Trump’s sabotage of the Iran deal appears to be coordinated with Tel Aviv and Riyadh. The week before the American withdrawal, Israeli Prime Minister Benjamin Netanyahu made spectacular claims of Iranian secret nuclear-weapons ambitions. Netanyahu’s claims were widely dismissed as grandstanding, but Trump cited those claims in his White House address nixing US adherence to the nuclear deal.
Two days later, Israel claimed that Iran had launched rockets from Syrian territory on Israeli military forces occupying Syria’s Golan Heights.

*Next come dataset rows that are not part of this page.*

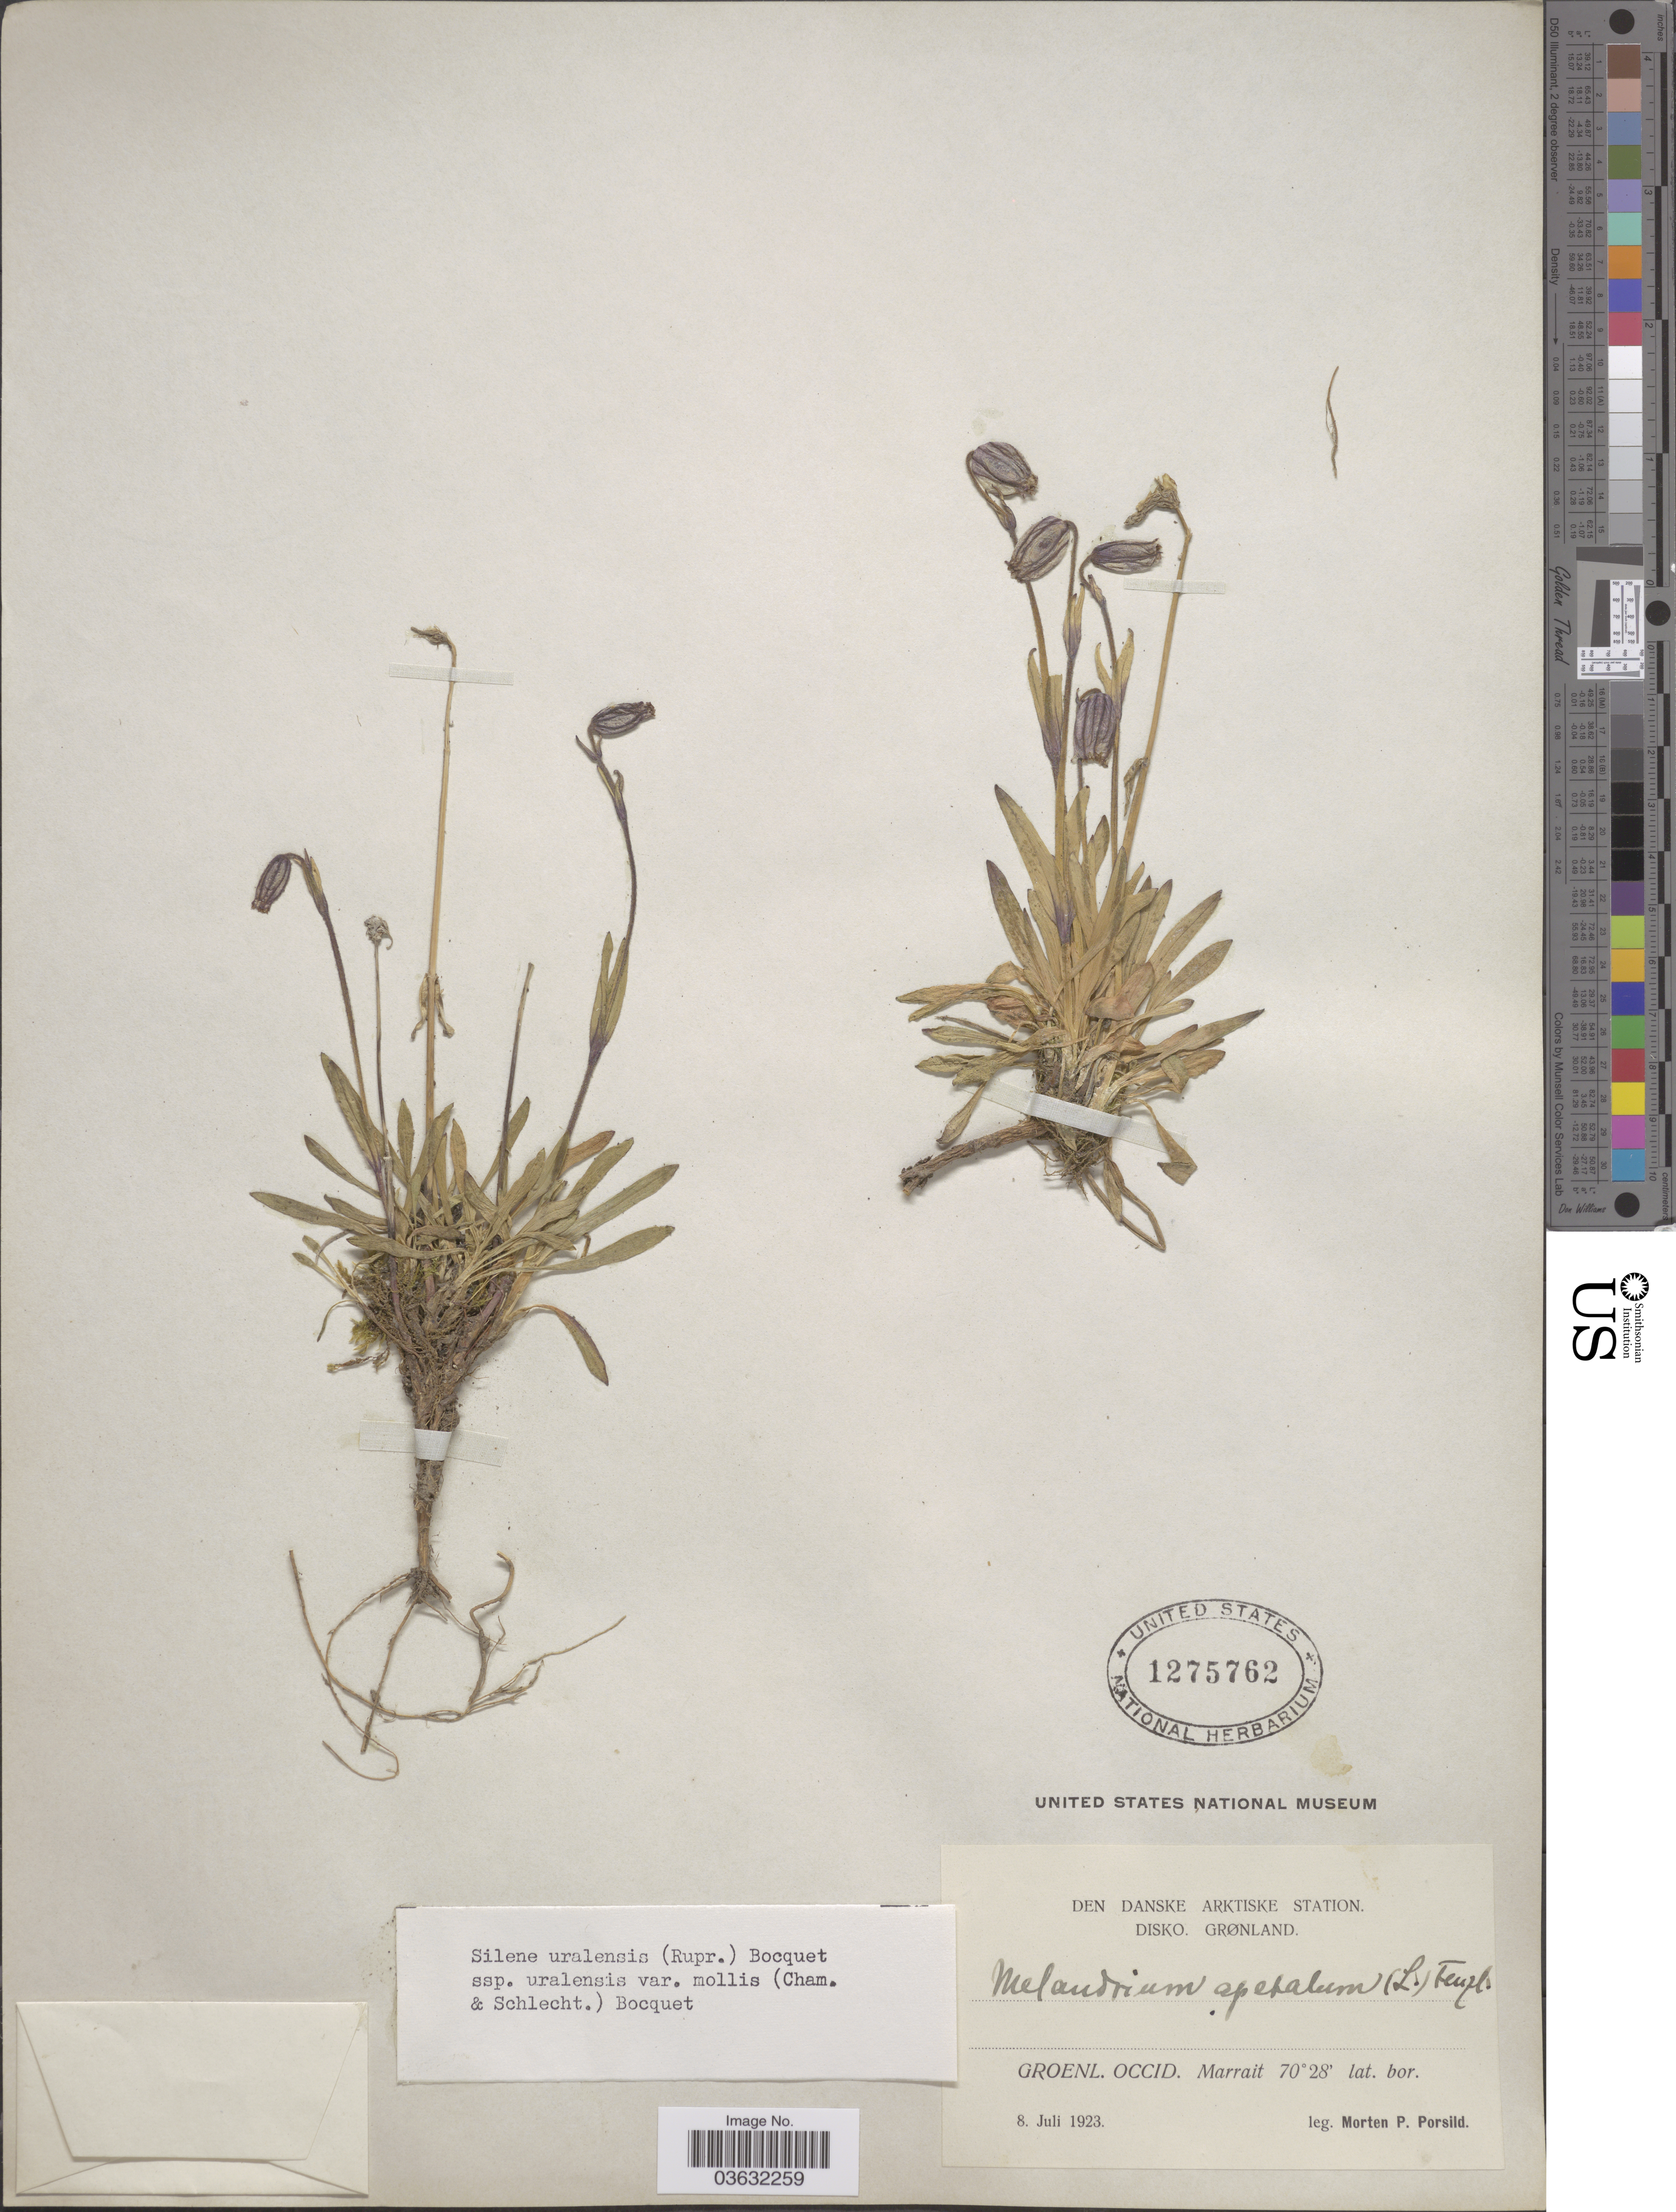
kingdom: Plantae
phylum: Tracheophyta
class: Magnoliopsida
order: Caryophyllales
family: Caryophyllaceae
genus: Silene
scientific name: Silene uralensis var. mollis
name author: (Cham. & Schltdl.) Bocquet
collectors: M. P. Porsild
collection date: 1923-07-08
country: Greenland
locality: Den danske Arktiske Station. Disko, Grønland. Groenl. Occid. Marrait.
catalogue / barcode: US 1275762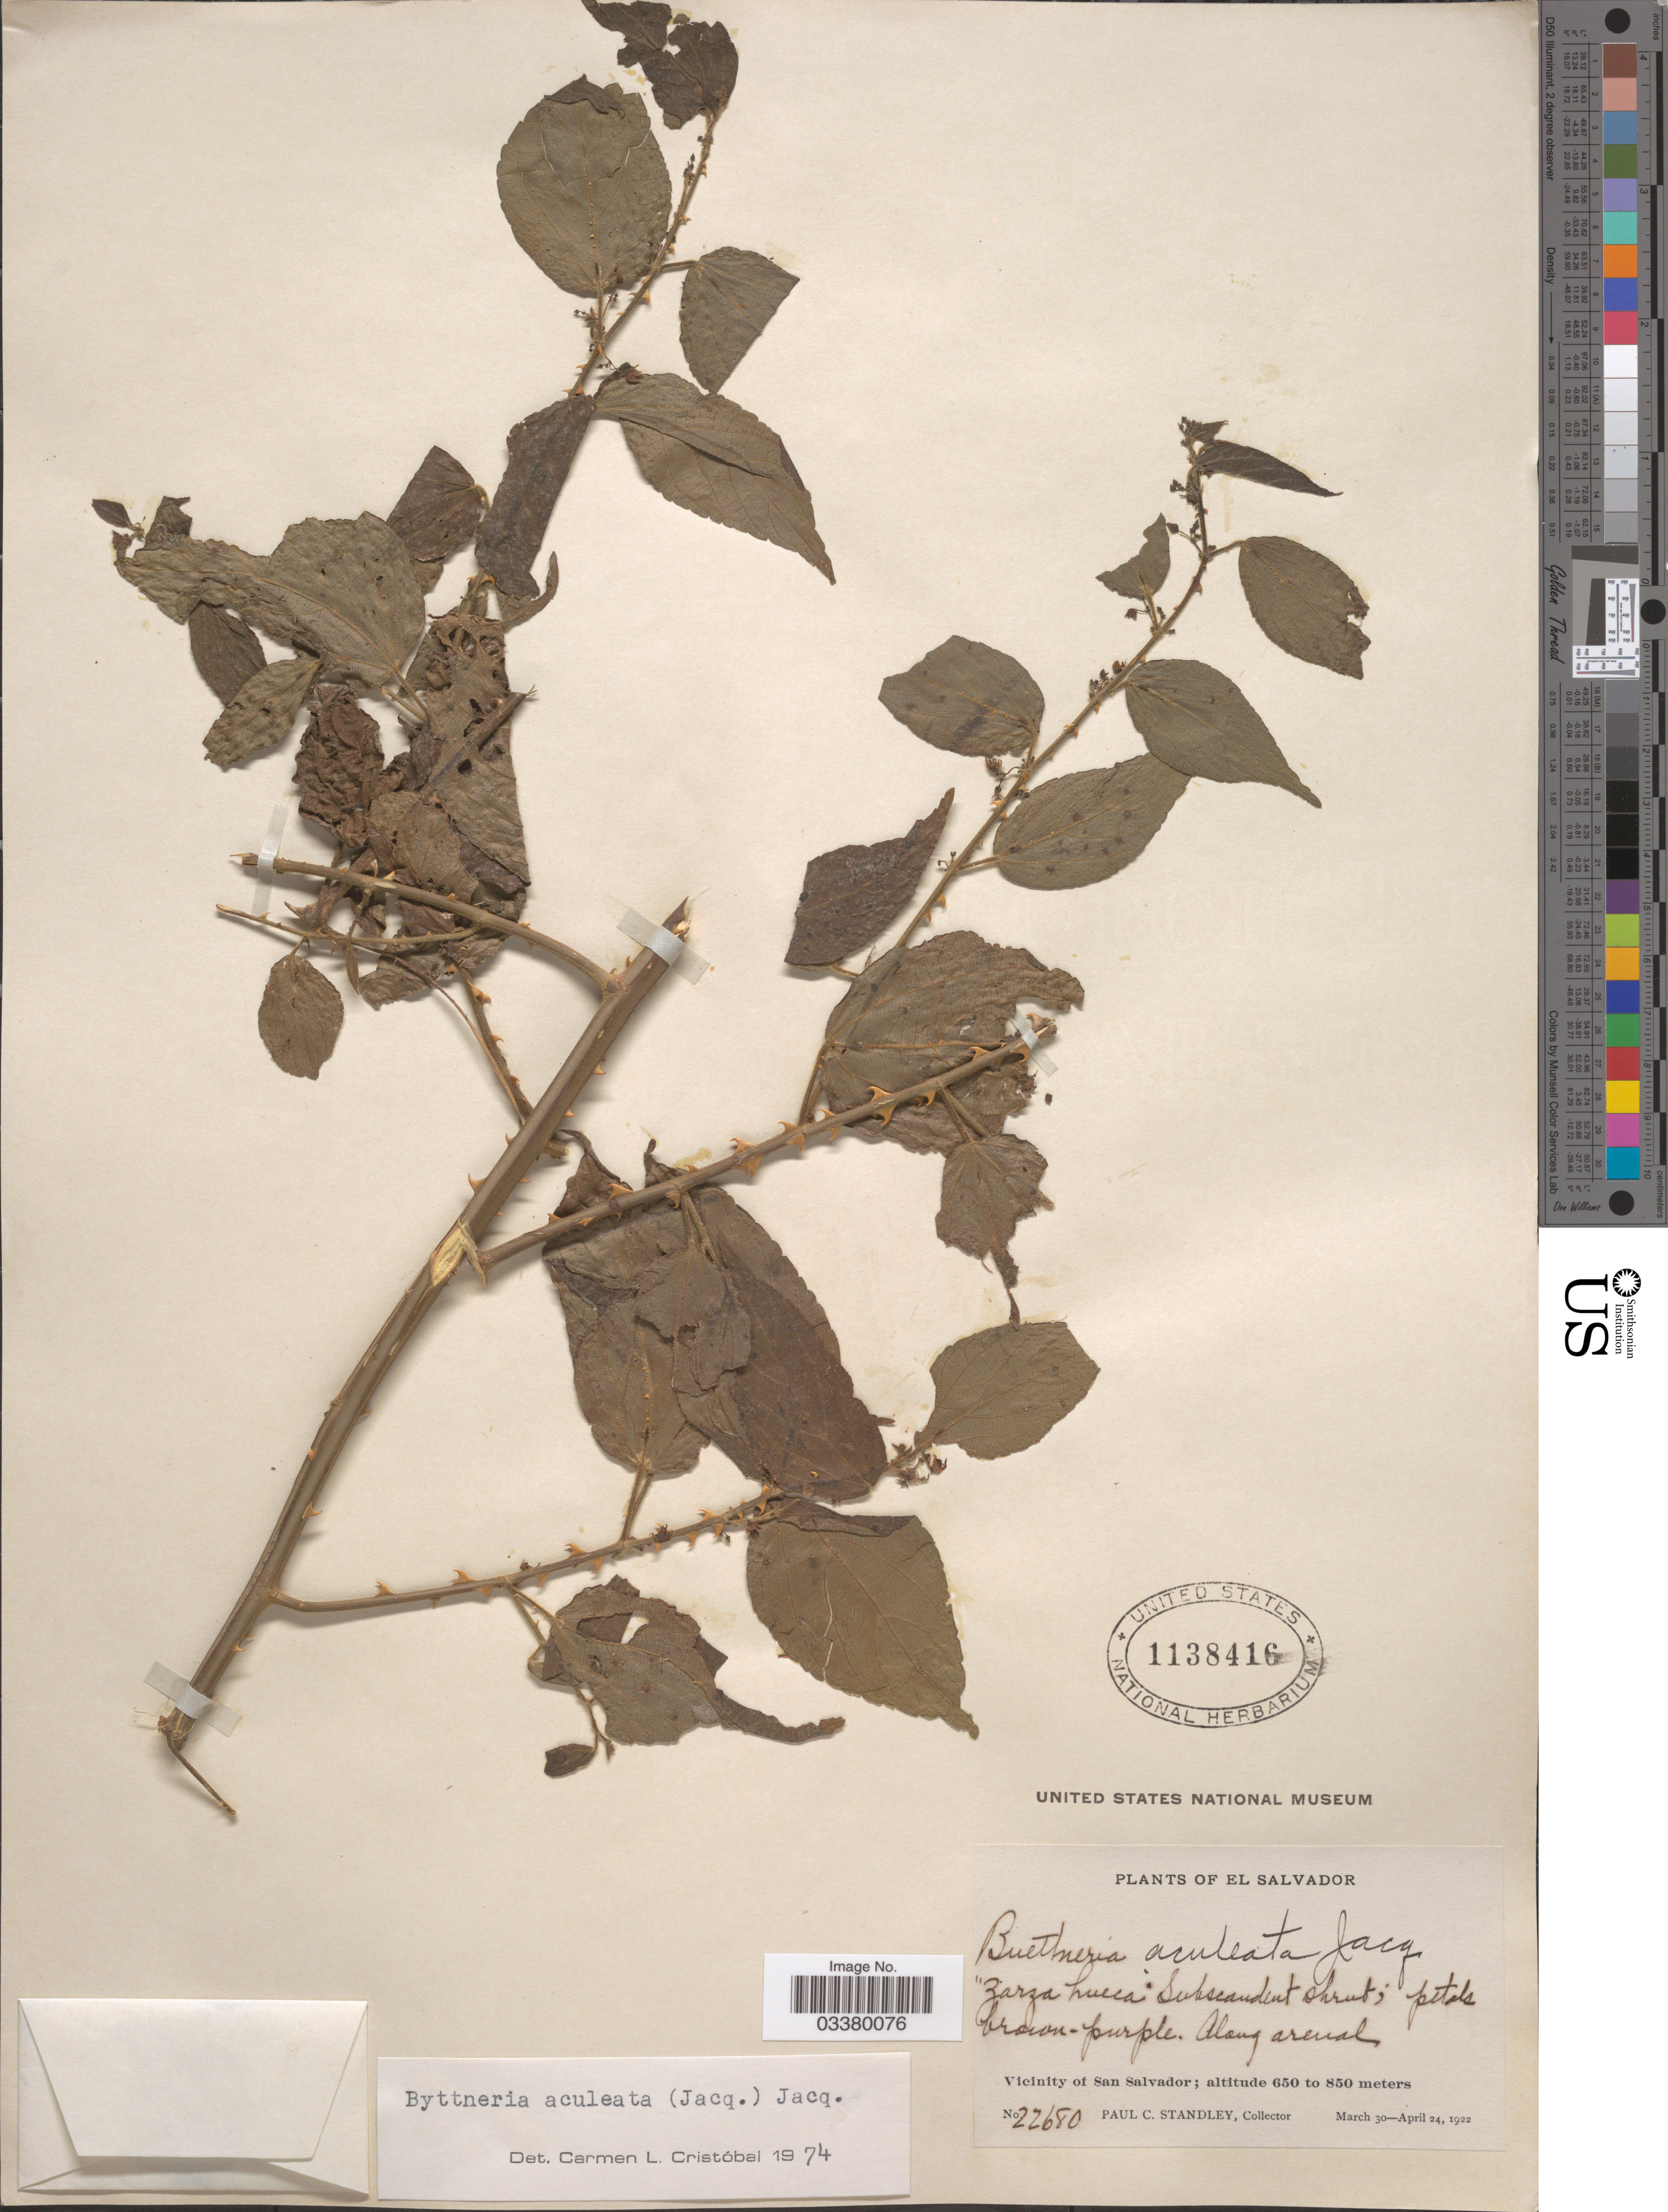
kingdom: Plantae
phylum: Tracheophyta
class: Magnoliopsida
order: Malvales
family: Malvaceae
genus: Byttneria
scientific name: Byttneria aculeata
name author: (Jacq.) Jacq.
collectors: P. C. Standley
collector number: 22680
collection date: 1922-03-30/1922-04-24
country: El Salvador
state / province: San Salvador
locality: Vicinity of San Salvador.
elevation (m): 650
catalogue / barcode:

Israel then promptly carried out scores of air strikes on Syria, said to be in “revenge” for the alleged Iranian rocket attack.
At the same time, Saudi Arabia condemned a Houthi missile attack from Yemen on its capital Riyadh as “act of war by Iran”, alleging that Tehran is supplying weapons to the Yemeni rebels.
Then the US announced new sanctions on Iran’s Islamic Revolutionary Guard Corps for what Washington said was “malign behavior” in the region.
For its part, Iran denied carrying out the rocket attack on Israeli positions in the Golan Heights. Tehran condemned Israel for “aggression” on Syria based on “false pretexts”.
There is something of a hall of mirrors here. Israel has carried out as many 100 air strikes on Syria over the past few years, yet Israel is never condemned by Washington, Europe or the UN. Israel is illegally occupying Syrian territory in the Golan Heights since the 1967 Arab-Israeli War, yet when its illegal positions are fired on it is Syria or Iran that is condemned.
We don’t know who fired the alleged rockets last Thursday into the Golan. As noted Iran denies any involvement, and Syrian sources said that the fire may have actually been Israeli shelling of the Syrian side. That is, a false flag provocation.
However, is was lamentable that Germany’s Merkel in particular was quick to categorically denounce Iran for the rocket attack.
Merkel and other European leaders are calling for calm in mounting tensions between Iran and Israel. But the EU seems to be mute when it comes to rebuking Israel over what is brazen and repeated aggression towards Syria and Iranian forces legally present in that country.
What appears to be underway is connivance between Washington, Israel and Saudi Arabia to intensify efforts at framing Iran for “malign behavior”.
The connivance takes on greater urgency this week as international signatories to the JCPOA engage in shuttle diplomacy to salvage the accord.
If the Europeans in particular hold strong to their vested strategic interests, the rebound of a salvaged nuclear deal could play very badly on Washington, especially if the Europeans move towards closer cooperation with Russia and China to block American abuse of international finance for its extraterritorial sanctions. In defending their interests, the Europeans will have to, by necessity, create financing and legal mechanisms that will ultimately undermine the US dollar and Washington’s control over international banking.
Regardless of Trump’s stated belief in Netanyahu’s anti-Iran fantasies, Washington probably knows deep down that Iran’s compliance with the JCPOA is in fact irreproachable. That would mean the Europeans and all others having strong incentive to maintain the nuclear deal and make it work.
That then leaves the only other option for sabotaging the deal as inciting conflict with Iran, or provoking Tehran into military action which will suitably be distorted by Western media as “malign behavior”. If that cynical outcome can be achieved then the Europeans will likely withdraw their support for the Iran deal.
There is a real danger that a false flag “atrocity” will be carried out this week by the US and its client regimes in order to incriminate Iran and blow up the international nuclear accord.